Philippines: Covid-19, ASF constrain livestock feed demand

The Philippine government forecasts calendar year 2021 corn production will reach 8.85 mmt, which assumes maximum yield potential and minimal damage from climate events. Photo: Rudy and Peter Skitterians
The Philippine government forecasts calendar year 2021 corn production will reach 8.85 mmt, which assumes maximum yield potential and minimal damage from climate events. Photo: Rudy and Peter Skitterians

There has been a strong production of corn in the Philippines, which is set for a record high output. Meanwhile, however, Covid-19 and African Swine Fever continue to constrain livestock feed demand.

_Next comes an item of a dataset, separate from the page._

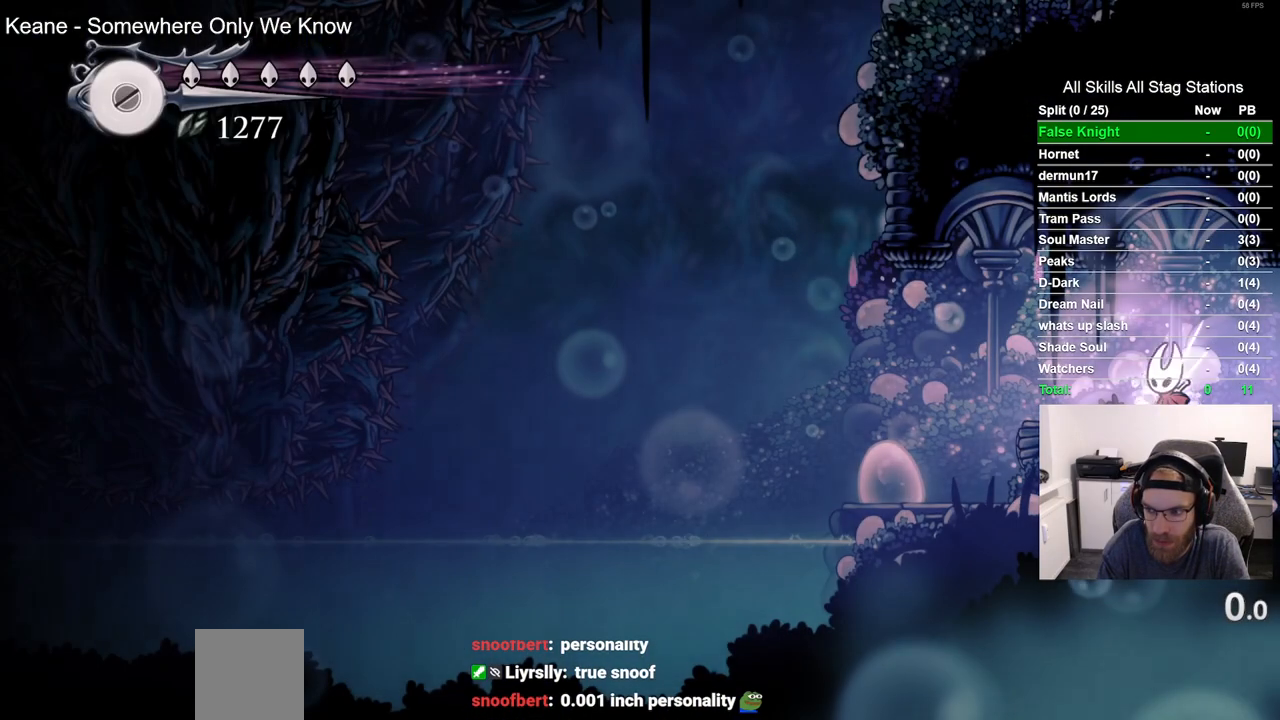
{"buttons": ["DPAD_LEFT"], "left_stick": "center", "right_stick": "center", "events": []}
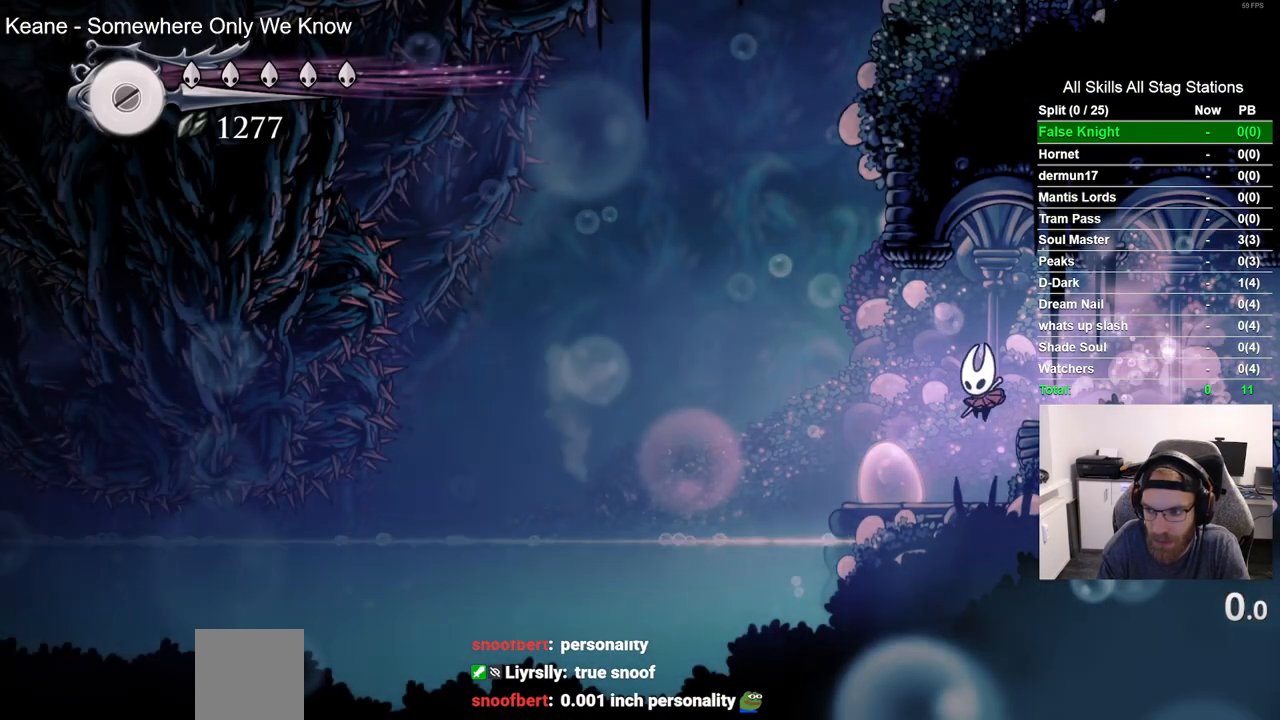
{"buttons": ["DPAD_LEFT"], "left_stick": "center", "right_stick": "center", "events": []}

Maximum yield potential of corn

According to the latest Philippines Statistics Authority (PSA) report, corn production increased 6.5% during the third quarter of MY2020/2021 compared to the prior year’s level. The Philippine government forecasts calendar year 2021 corn production will reach 8.85 mmt, which assumes maximum yield potential and minimal damage from climate events. The forecast is composed of 6.37 mmt (72%) of yellow corn (primarily for feed) and 2.47 mmt (28%) of white corn (primarily for food).

The pace of corn and wheat trade has slowed in the second half of MY 2020/2021, the main factor being reduced feed consumption. Logistical costs are also increasing. It is expected that the MY2021/2022 import forecast of corn will be 500,000 mt, based on updated trade during the latter half of MY2020/2021.

Feed demand under pressure

Corn feed demand will remain under pressure due to lower poultry production, in particular, as well as decreased hog production, notes a USDA GAINS report. Hog feed demand is expected to remain dampened through 2022 due to the damaging effects of African Swine Fever on the local hog herd. Meanwhile, broiler production dropped 10% in 2020 due to the extended quarantines to contain the spread of Covid-19.

Poultry meat and egg production

Total chicken production from January to March 2021 was 402,770 mt live weight, 11.2% lower than the previous year’s quarterly output of 453,720 mt live weight, according to the PSA. Total chicken egg production from January to March was 152,550 mt, 3% higher than the 148,000 mt from the same quarter of 2020. As of 1 April 2021, the total chicken inventory in the country was estimated at 179 million birds, which is 0.6% higher than the previous year’s same period count of 178 million birds. Broiler and layer inventory increased by 1.1% and 5.6%, respectively. It is expected that broiler production will grow 2% in 2021 and to accelerate further in 2022 as economic restrictions are loosened.

Feed wheat affected by ASF

MY2021/2022 wheat imports are expected to be 6.4 mmt, partially based on weaker demand for feed wheat. Wheat imports for MY2020/2021 through April 2021 reached 5 mmt, down 16% compared to the 5.9 mmt from the previous year. MY2020/2021 imports are forecast at 6.2 mmt.

Feed wheat demand in MY2021/2022 and 2020/2021 has been adjust down by 50,000 mt and 200,000 mt, respectively. African Swine Fever, which continues to be a major challenge for the Philippine hog sector, has spread to locations previously free of the disease. PSA reports that total pork production was down 25.8% from January to March 2021 compared to the same period in 2020. The hog sector’s decline, as a major consumer of feed wheat, has dampened feed wheat demand through MY2021/2022. With the country’s herd repopulation and biosecurity programmes underway, it is anticipated that pork production will grow 1-2% in MY 2021/2022.